Life Insurance and College Funding
Using Life Insurance as a College Funding Supplement
College costs are considered a major expense for most individuals. As a parent, it is important to take a proactive approach when investing for your children’s college goals. While there are a variety of products and accounts in the marketplace, you may want a plan that will give you flexibility, as well as coverage for your family should something happen to you.
Understanding the Options
There are many ways to save for your children’s education. What are some of the options you have?
1) 529 Plans: These plans are very popular. Individuals select these accounts because they offer a way to save for college and they have tax benefits associated with them. These plans grow tax-deferred and the money can come out tax-free if utilized for qualifying higher education expenses. However, many individuals have concerns over flexibility as it pertains to these types of accounts. For instance, if a 529 plan is not used for college education, a 10% penalty and taxes are issued on the gain within the plan. While there are some ways to transfer the beneficiary designations to a family member (you can transfer from on sibling to another in most plans), what if that option is not available/applicable for your family? You will also need to consider limits – most 529 plans have restrictions to haw much money can be invested, and while these limits are high, there is a ceiling.
2) UTMA/UGMA Accounts: For practical purposes, these accounts are for the exclusive benefit of a minor, but name a custodian to manage the account until that child reaches the age of majority (anywhere between 18-21 years, depending on the state). These types of accounts do not necessarily have to be used for higher education, but they do transfer to the minor as soon as he or she reaches age of majority. If that child does not go to college, they can use that money for whatever they wish.
3) Coverdell Education Savings Plan: These accounts have income limitations, and in 2013, you can only put away $2,000 per year. These accounts grow tax-deferred and the money is tax-free if used for qualifying education expenses. You can also use these accounts for education expenses prior to college, so a private high school may qualify, for example.
4) Mutual Funds and Retirement Accounts: Mutual funds can offer the most flexibility because money can be invested and withdrawn without any additional tax penalty. Money in the account belongs to the owner, and as such, the owner can control who receives distributions, if there are any. Mutual funds have taxes associated with them, such as capital gains and dividends. Although retirement accounts, including 401(k)s and IRAs are typically reserved for retirement spending, some people will earmark a portion of money in these accounts to fund a college education. While money in a retirement account grows tax-deferred, most individuals should be aware that access to this money prior to 59½ may result in a 10% penalty and tax will be associated with the withdrawals. (IRAs may be accessed for higher qualified expenses, without the 10% penalty. Please consult your tax advisor for more information.)
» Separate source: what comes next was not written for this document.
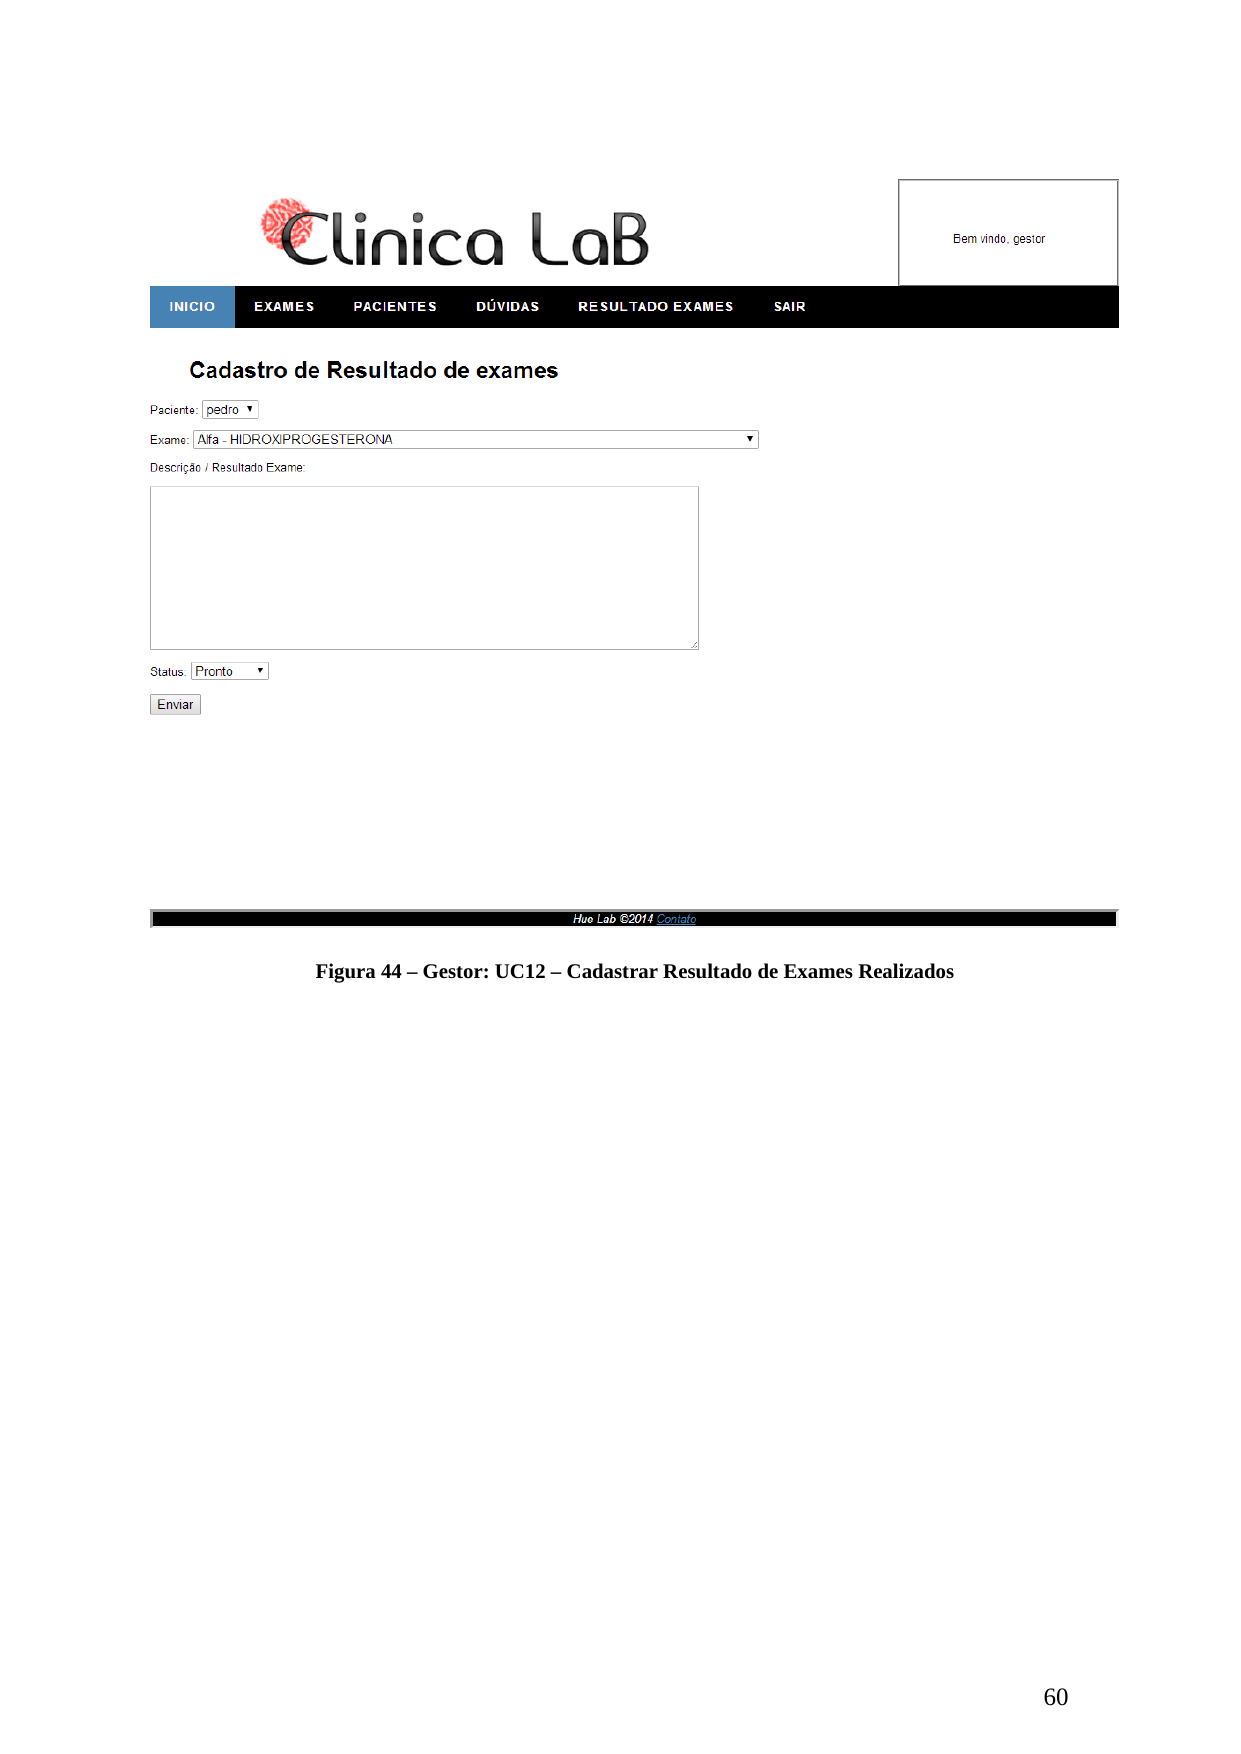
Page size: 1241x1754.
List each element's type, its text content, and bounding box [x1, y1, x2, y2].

5) Permanent Life Insurance: Life insurance provides a death benefit should something happen to you. Part of the tax-free death benefit can be used to fund children’s education goals. In addition, the cash value build up in a life insurance policy can be accessed for college education purposes. The cash value is tax-deferred and come out tax-free if the contract is structured properly. If your child does not need money for college expenses, the cash value can continue to guild for your future goals, such as retirement.
It should be noted that financial aid packages that are generated for most students consist of loans, while grants and scholarships are often secondary. Some institution may have additional requirement for determining aid, although most require federal forms. In estimating a family’s ability to contribute funding for college, federal financial aid will consider the parents’ income and assets as well as assets and income in the child’s name. Other factors, such as whether or not the child has other siblings currently enrolled in college, will also factor into the family’s ability to contribute.
Some assets are not considered when determining aid, such as 401(k)s and IRAs. (Note: if you take out money from an IRA, this will count as income for the following year, as financial aid is determined on an annual basis). Life insurance cash value is not currently factored on the federal level, but certain institutions may require it at their level. (If a policy is surrendered, though, it would count towards the family contribution.) Generally, UTMA/UGMA accounts re heavily weighted in determining aid and tend to have the highest impact whether or not aid is granted.
Benefits of Life Insurance
Life insurance can offer peace of mind in knowing that your children would be protected should something happen to you. IN addition, money saved into life insurance has little to no limitations. If your children decide to go to school, the money is there for you to access in a way that is tax-free. If your children change their mind and delay going to school, you can use the cash value toward your own goals. As an additional benefit, life insurance cash value can be used for a myriad of expenses associated with higher education – travel expenses, and spending money for instance – and it is not limited or restricted to qualified higher education costs.